You dine at Hr Jörgensen’s café beuglant for the very moderate sum of one rixdollar per diem, including even coffee and petit verre, but not including the “cheap Gladstone” which would be distasteful to the Oinomathic Society of Edinburgh. The hour is three P.M.; you fight for five with the good-tempered mistress and often you lose the battle. Appetite is never wanting near the North Pole, and Reykjavik is a thirstier place, the result of evaporation, than even the banks of Brazilian Sâo Francisco. High spirits, fine air, and free ozone—if such a thing there be—are proof against the excessive greasiness of Icelandic cookery where, however, it must be owned that melted butter now takes the place of tallow. The people have learned the use of salt, which formerly they ignored like the Guanchinets (Guanches) of Tenerife, not to say islanders generally: it is hard to see the hygienic value of the condiment amongst eaters of fish and meat, however necessary it may be to a vegetarian race like Brahmans and Banyans. Icelanders still prefer spices: the nutmeg, clove, and cinnamon which are mixed, in place of pepper, with sorrel or scurvy-grass (Rumex acetosa); and the sugar which is added, even to cabbage, gain for the cook anything but our blessings. Rice pudding with a sauce of currant jelly and water by way of molasses or the Syrian “dibs” (grape-syrup), often after the fashion of Dotheboys’ Hall, precedes soup, and the latter is not rarely milk-soup, or Sod Suppe, the sweet broth of Norway, a slab compound of sago, dry cherries, raisins or plums, coloured with the juice of the imported Tyttebær, Vaccinium myrtillus and vitis-idæa; the Bláber of the Færoes and our own bilberry or blaeberry, red whortleberry or cowberry.
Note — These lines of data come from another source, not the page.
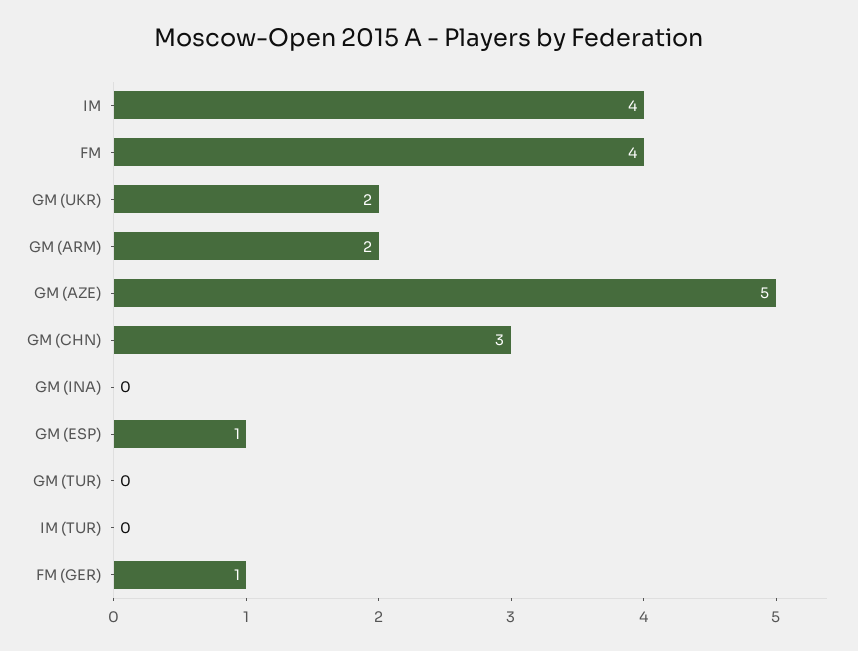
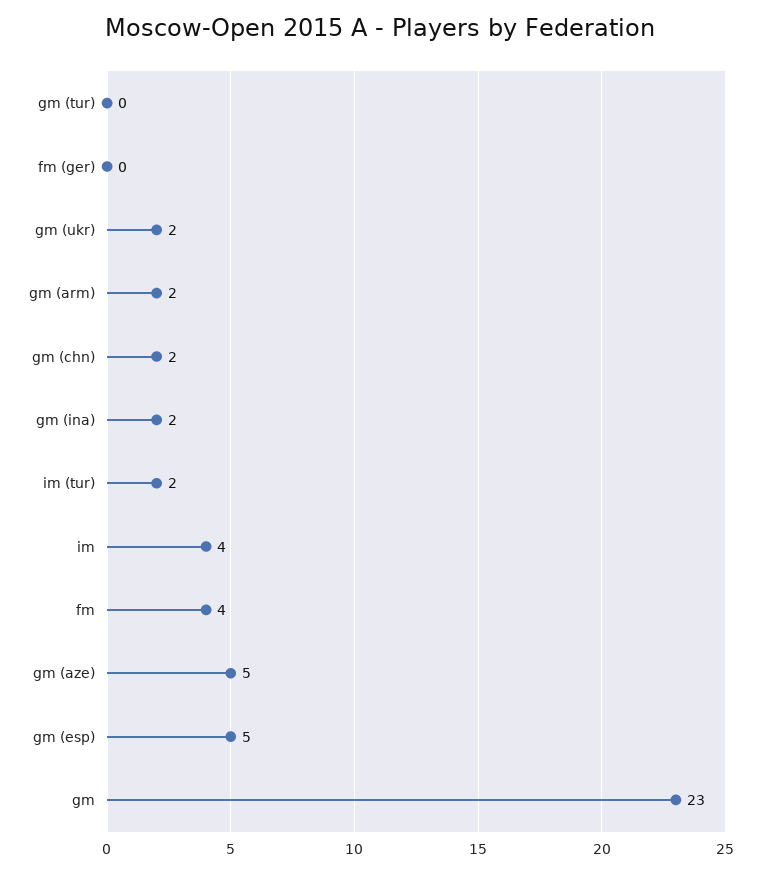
GM (CHN): 3 -> 2
GM (INA): 0 -> 2
GM (ESP): 1 -> 5
IM (TUR): 0 -> 2
FM (GER): 1 -> 0
gm: none -> 23

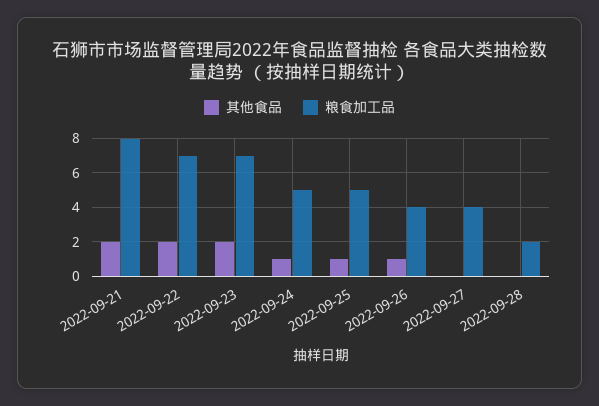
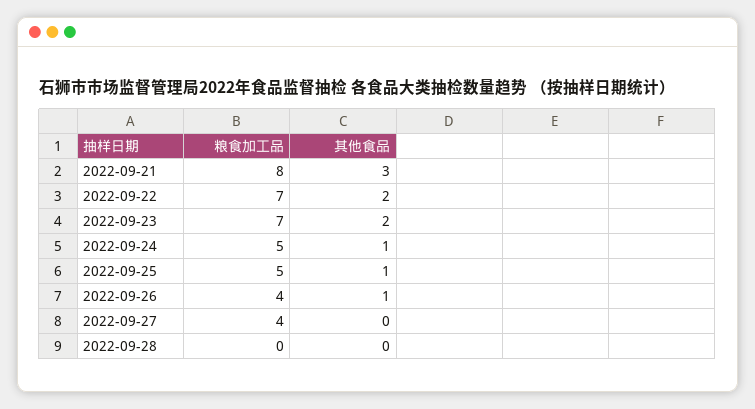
其他食品, 2022-09-21: 2 -> 3
粮食加工品, 2022-09-28: 2 -> 0

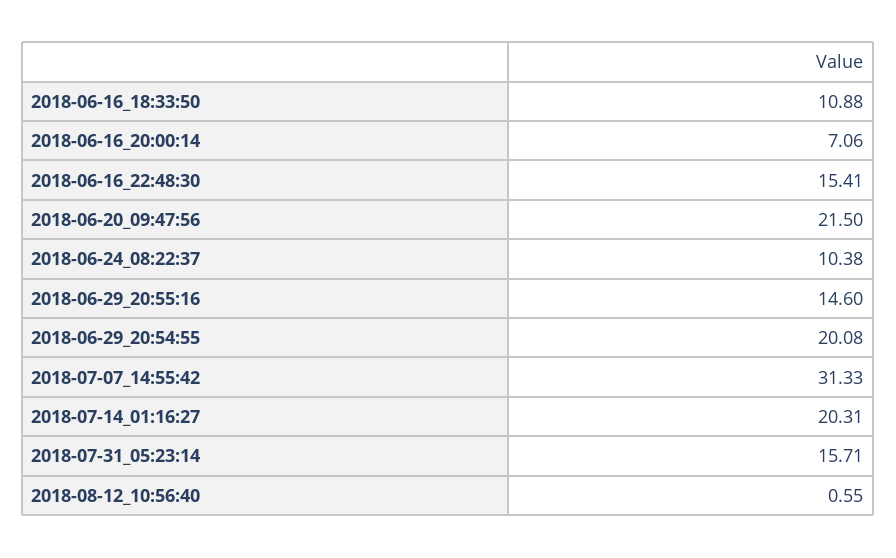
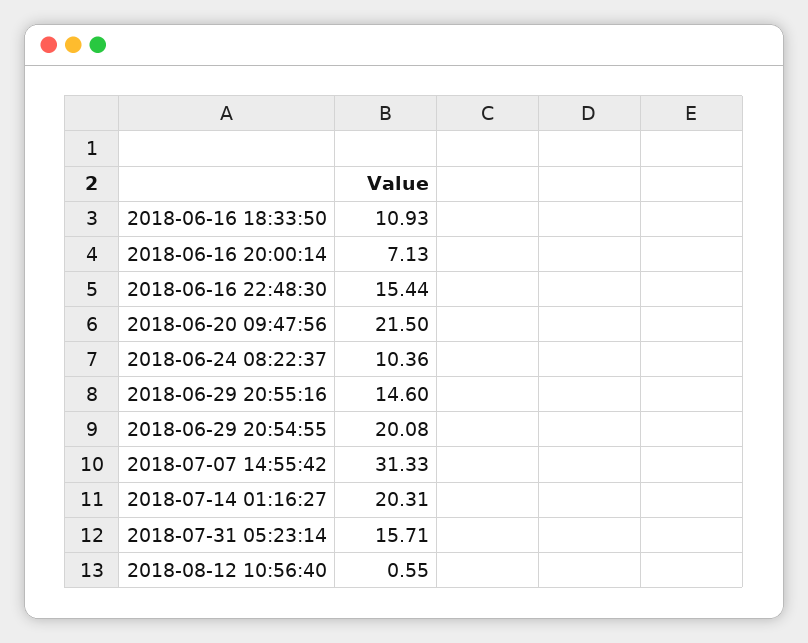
2018-06-16_18:33:50: 10.88 -> 10.93
2018-06-16_20:00:14: 7.06 -> 7.13
2018-06-16_22:48:30: 15.41 -> 15.44
2018-06-24_08:22:37: 10.38 -> 10.36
The salmon is excellent, firmer, finer, curdier, and leaner than with us; unfortunately it is cut up into slices. We make ample acquaintance with Australian and other preserved meats, and as might be expected, we find baking in lieu of roasting which seems now almost confined to England—the rationale of the regrettable change is that it saves fuel. The cheese is certainly not from Cheese-shire; it is about as good as bad Gruyère: there is a dark sweet stuff called Mysust (mysa, whey, and ostr, “yeast” cheese), made of pressed curds, which the traveller will certainly not prefer to the Gammell ost, the “old” or common cheese of Denmark.